*Trecho do texto*.
▼

Por João Costa

 

“Deus está nas coincidências”. Recorro, mais uma vez, a esta poderosa frase do pensador e dramaturgo Nelson Rodrigues para contar como foi minha jornada à Grota do Angico, em Poço Redondo(SE), num evento cultural transcendente para a compreensão da cultura nordestina chamado Cariri Cangaço – porque pode até não ter sido uma coincidência Divina, mas o evento me impressionou pelas abordagens históricas e também pelos clérigos que encontrei.

 

Darlan Tatoo(E) é grafiteiro e compositor; João Costa(D) é jornalista e diretor de teatro

 

Insisto nas “coincidências “ da vida porque o que aconteceu comigo, em Piranhas, foi um Déjá vu. Começo pelo começo, ou seja, pela 1ª coincidência, digamos assim, próxima ao Divino.

 

Cantata e a luta pela terra

 

Em 1979, portanto há 43 anos, eclodiu aqui na Paraíba um grande conflito de terras, em que camponeses exigiam a aplicação do Estatuto da Terra, que por sua vez obrigava ao estado desapropriar um latifúndio para efeito de reforma agrária. Em meio a esta luta, o arcebispo da Paraíba, Dom José Maria Pires (um negro), pediu ao escritor e dramaturgo W.J. Solha, um bancário paulista que vivia – ainda vive – em João Pessoa, ateu convicto, que escrevesse uma peça para ajudar à Pastoral da Terra, que estava à frente da luta.

 

Capa do disco da Cantata Para Alagamar encenada para bispos brasileiros e estrangeiros

 

O escritor ateu pediu ajuda a um regente de nome Alberto Kaplan, um professor judeu, argentino e exilado no Brasil para fazer a música. E assim surgiu a “Cantata Pra Alagamar”, que virou disco, foi apresentada e traduzida para que bispos alemães, espanhóis e franceses entendessem a mensagem da “Cantata”, em que eu fui um dos três narradores – e que também integrava a ala dos “homens de pouca fé”, recrutados pelo arcebispo.

 

O arcebispo produziu a “Cantata”, e seguiu viagem com o elenco em apresentações na Paraíba, Juazeiro da Bahia (onde os bispos europeus assistiram a Cantata) e Recife. Uma trupe de cantores e atores liderados por um bispo católico, um ateu e um judeu – imaginem os senhores o clima e os papos nessa aventura.

 

Voltando ao Cariri Cangaço, em Piranhas; a 2ª coincidência quase que Divina.

 

Frei Tibério(E), estudioso do fenômeno cangaço, na trilha da Grota do Angico

 

Eu já havia me surpreendido com padre Agostinho, o capelão do evento e que fez a celebração do “sepultamento” das cinzas do escritor Antônio Amaury nas águas do rio São Francisco. Em seguida começou a caminhada pela trilha que vai do barranco do Velho Chico até a Grota.

 

Tenho 69 anos, era um sonho que eu estava realizando, porém as condições físicas e de saúde, não são tão boas para uma jornada assim, e apenas se acontecesse um milagre minha jornada seria exitosa – e o milagre aconteceu!

 

Ninguém ficou para trás

 

A jornada até Angico começou e eu fui ficando para trás, cada vez mais para trás.

▲

*Enunciado 1*.
Responda com base no texto sobre o Cariri Cangaço:
(a) A quem o arcebispo da Paraíba pediu que escrevesse uma peça para ajudar a Pastoral da Terra?
(b) Quem fez a música da "Cantata Pra Alagamar"?
(c) Que idade o autor diz ter?

*Dados de entrada*.
▼

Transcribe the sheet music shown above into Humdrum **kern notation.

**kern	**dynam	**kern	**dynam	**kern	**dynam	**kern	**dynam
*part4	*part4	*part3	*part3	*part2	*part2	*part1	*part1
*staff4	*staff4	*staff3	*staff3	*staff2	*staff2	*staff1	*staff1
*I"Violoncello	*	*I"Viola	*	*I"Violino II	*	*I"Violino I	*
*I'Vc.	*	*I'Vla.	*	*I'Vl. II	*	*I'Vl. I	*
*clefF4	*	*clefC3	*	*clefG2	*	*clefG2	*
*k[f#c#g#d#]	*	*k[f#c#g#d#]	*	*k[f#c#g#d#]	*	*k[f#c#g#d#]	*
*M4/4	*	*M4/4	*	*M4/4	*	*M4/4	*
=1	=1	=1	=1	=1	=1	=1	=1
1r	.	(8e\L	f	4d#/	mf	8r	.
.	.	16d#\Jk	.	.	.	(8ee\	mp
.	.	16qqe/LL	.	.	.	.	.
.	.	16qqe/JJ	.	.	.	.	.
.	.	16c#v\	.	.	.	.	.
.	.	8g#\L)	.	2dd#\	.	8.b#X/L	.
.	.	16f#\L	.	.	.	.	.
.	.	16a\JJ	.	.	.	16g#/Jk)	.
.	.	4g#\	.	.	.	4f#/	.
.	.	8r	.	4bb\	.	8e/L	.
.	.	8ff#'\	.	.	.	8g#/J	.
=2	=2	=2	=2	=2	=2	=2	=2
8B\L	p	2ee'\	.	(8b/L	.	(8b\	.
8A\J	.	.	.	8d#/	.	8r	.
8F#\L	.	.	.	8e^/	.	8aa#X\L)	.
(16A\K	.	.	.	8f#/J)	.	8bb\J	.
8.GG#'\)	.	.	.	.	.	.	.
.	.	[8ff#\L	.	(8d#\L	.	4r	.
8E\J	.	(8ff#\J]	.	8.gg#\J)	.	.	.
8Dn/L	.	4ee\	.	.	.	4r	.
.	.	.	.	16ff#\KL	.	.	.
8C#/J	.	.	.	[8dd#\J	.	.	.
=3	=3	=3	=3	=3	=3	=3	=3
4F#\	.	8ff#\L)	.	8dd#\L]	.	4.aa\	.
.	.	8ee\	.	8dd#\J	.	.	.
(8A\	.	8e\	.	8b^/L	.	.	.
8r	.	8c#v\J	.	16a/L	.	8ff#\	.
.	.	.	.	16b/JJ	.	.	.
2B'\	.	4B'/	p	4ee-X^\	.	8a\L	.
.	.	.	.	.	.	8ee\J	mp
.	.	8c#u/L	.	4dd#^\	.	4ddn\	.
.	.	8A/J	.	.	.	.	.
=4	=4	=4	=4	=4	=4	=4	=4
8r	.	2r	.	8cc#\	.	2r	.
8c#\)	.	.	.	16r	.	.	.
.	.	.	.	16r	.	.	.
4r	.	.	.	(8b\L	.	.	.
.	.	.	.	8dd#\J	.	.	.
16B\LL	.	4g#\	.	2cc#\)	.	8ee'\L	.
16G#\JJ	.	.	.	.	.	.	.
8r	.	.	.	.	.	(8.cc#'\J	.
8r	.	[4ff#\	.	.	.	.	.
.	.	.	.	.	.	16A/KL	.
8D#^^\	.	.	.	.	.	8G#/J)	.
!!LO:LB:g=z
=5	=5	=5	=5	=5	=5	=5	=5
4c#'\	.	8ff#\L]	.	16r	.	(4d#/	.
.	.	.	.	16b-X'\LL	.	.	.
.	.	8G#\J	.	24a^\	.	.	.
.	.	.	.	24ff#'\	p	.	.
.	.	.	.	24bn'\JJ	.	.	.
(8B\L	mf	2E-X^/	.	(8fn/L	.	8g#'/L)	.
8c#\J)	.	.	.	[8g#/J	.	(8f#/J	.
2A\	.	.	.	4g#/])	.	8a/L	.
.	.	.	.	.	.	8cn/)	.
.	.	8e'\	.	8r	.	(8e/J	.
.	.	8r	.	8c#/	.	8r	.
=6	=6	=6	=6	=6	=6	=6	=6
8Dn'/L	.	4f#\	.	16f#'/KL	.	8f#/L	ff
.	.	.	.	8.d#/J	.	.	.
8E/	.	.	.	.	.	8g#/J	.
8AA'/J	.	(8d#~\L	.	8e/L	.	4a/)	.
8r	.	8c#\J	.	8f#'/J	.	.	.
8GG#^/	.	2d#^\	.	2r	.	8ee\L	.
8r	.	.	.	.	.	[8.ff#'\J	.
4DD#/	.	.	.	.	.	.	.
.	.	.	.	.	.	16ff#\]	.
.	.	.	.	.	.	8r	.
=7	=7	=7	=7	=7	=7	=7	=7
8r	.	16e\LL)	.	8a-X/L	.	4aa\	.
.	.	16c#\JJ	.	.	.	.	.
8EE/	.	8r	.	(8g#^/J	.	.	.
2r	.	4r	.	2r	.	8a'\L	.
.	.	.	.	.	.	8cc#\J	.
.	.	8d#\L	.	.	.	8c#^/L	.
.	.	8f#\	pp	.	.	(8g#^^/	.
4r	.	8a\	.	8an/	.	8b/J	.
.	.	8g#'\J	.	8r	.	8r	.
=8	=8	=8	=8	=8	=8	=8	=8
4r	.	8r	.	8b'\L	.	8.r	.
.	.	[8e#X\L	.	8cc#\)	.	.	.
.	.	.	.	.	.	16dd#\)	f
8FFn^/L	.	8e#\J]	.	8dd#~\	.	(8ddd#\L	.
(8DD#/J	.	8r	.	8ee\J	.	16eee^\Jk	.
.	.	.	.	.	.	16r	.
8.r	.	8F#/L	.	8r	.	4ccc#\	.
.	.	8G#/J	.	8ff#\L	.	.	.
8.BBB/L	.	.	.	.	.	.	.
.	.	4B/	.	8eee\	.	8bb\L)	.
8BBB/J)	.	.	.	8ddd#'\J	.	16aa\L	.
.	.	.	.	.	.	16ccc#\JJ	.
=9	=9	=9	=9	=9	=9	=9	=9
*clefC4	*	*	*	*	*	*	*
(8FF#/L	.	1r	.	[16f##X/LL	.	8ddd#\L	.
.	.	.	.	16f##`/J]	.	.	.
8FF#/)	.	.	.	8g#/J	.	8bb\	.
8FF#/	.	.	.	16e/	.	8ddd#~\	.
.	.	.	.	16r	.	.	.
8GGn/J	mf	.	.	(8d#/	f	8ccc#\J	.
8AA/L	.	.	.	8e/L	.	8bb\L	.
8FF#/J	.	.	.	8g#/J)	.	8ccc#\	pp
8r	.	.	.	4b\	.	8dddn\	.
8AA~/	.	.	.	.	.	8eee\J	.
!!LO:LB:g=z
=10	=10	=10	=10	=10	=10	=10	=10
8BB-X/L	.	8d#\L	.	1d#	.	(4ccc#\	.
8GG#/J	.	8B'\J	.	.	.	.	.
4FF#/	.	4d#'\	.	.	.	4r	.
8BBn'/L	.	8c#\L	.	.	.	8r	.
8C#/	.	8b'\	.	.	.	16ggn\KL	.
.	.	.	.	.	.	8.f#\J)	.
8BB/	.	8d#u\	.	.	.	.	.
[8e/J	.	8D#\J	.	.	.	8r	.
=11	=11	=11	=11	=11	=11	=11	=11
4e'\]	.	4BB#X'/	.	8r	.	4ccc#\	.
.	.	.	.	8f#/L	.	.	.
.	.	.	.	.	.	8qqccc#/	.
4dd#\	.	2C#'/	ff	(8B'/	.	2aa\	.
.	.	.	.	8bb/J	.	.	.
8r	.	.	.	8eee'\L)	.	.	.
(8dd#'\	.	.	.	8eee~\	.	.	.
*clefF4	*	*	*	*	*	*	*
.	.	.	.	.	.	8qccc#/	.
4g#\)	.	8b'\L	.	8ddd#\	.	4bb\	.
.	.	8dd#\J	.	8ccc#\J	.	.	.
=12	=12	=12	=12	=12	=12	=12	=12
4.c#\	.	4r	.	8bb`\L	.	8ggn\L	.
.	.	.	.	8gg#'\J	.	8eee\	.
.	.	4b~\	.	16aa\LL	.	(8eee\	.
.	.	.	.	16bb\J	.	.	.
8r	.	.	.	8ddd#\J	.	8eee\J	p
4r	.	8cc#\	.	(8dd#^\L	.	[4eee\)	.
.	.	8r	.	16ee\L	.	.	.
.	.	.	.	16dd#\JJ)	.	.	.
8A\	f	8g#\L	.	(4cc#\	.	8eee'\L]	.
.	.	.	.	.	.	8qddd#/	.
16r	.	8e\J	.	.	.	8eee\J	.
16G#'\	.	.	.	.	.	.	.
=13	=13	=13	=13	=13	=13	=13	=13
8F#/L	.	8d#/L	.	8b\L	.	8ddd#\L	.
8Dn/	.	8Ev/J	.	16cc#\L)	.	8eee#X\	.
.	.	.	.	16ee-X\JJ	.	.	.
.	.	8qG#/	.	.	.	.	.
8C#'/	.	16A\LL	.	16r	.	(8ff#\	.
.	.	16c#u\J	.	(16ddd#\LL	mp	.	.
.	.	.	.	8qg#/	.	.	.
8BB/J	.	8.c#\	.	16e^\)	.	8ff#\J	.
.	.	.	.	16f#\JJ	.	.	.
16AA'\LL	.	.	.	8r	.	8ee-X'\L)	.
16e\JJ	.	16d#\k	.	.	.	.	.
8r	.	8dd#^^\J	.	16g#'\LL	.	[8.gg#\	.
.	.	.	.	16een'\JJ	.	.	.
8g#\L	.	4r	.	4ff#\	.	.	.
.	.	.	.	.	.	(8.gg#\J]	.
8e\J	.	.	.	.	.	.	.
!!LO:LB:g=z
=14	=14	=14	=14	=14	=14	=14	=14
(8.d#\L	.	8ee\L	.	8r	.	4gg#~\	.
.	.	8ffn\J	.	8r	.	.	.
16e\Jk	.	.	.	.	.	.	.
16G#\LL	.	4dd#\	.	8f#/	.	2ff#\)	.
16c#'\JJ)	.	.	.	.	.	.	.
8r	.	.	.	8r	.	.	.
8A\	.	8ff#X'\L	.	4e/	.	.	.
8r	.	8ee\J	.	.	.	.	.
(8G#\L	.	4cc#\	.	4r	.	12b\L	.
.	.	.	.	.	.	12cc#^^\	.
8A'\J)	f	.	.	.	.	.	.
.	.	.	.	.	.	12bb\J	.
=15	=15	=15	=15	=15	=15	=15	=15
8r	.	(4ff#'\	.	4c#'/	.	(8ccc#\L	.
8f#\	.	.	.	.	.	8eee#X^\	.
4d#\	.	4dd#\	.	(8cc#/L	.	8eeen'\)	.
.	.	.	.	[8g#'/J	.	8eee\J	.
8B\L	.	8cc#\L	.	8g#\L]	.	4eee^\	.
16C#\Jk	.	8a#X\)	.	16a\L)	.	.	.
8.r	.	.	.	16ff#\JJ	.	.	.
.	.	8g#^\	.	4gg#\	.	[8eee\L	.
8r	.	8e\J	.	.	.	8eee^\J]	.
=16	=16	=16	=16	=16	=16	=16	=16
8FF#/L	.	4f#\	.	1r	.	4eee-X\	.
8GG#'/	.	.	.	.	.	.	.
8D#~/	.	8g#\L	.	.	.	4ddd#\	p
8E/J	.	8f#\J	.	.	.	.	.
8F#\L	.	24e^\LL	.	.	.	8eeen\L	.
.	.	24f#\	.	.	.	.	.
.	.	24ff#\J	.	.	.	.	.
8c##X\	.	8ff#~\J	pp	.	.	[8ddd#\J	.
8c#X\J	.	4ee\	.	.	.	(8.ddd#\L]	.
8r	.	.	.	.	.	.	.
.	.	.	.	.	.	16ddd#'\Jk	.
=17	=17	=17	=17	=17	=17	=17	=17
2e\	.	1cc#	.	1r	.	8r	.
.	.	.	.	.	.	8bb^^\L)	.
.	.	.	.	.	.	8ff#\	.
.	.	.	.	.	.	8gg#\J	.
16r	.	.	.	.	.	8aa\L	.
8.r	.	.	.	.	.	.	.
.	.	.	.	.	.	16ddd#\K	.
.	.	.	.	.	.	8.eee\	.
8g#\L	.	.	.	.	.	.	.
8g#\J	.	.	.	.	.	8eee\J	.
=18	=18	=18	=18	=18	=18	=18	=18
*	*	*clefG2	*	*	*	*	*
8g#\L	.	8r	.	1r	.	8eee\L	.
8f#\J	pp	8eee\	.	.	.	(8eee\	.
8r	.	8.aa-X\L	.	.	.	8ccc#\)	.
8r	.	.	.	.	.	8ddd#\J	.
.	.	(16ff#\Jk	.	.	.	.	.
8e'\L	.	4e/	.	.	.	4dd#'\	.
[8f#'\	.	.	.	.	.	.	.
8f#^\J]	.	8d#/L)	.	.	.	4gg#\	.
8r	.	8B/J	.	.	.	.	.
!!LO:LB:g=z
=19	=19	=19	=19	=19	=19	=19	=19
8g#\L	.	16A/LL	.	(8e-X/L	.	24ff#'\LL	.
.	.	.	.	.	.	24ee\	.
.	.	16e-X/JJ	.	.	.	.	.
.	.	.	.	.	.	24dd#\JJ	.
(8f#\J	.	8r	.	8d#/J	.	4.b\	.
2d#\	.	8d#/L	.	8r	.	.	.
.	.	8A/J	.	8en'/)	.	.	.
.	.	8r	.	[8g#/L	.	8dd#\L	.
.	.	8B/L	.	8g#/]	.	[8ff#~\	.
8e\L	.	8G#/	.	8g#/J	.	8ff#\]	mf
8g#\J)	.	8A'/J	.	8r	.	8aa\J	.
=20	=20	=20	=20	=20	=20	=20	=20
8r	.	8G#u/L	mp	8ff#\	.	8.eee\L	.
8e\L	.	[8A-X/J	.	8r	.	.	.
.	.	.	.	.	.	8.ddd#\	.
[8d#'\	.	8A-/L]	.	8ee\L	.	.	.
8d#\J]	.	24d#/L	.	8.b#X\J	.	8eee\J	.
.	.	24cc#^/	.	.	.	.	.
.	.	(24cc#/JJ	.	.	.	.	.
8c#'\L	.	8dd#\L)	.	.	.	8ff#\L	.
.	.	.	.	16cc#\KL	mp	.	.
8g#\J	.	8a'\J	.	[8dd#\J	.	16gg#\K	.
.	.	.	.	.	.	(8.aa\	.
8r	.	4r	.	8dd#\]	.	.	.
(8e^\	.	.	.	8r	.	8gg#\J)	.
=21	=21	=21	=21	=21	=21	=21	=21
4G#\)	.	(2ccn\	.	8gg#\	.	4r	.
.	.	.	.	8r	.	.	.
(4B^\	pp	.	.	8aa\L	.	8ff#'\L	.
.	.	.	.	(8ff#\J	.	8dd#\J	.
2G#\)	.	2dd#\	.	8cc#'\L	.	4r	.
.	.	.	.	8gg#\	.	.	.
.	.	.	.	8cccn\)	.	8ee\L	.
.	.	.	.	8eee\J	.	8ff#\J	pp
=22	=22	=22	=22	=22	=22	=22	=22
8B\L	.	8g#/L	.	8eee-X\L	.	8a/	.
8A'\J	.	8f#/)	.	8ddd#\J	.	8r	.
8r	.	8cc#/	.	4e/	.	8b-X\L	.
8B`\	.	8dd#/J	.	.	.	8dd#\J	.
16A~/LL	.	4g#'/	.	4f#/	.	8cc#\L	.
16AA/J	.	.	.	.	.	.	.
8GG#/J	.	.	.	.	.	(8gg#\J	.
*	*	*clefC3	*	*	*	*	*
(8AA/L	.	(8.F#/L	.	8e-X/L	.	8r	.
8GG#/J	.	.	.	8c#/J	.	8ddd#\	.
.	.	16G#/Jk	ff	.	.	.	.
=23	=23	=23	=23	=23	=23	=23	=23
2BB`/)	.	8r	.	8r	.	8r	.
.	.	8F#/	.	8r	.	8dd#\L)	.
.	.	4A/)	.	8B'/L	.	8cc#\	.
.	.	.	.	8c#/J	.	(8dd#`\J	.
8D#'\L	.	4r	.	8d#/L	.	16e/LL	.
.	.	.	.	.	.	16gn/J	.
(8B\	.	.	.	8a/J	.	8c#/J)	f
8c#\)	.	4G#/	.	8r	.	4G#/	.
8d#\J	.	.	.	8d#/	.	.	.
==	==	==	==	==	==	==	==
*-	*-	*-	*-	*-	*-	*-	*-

▲

*Enunciado 2*. Identifique e copie cada linha das entradas que contém a sequência "kern". Maiúsculas e minúsculas fazem diferença.

*Resposta final 1*.
(a) Ao escritor e dramaturgo W.J. Solha.
(b) O regente Alberto Kaplan.
(c) 69 anos.

*Resposta final 2*.
Transcribe the sheet music shown above into Humdrum **kern notation.
**kern	**dynam	**kern	**dynam	**kern	**dynam	**kern	**dynam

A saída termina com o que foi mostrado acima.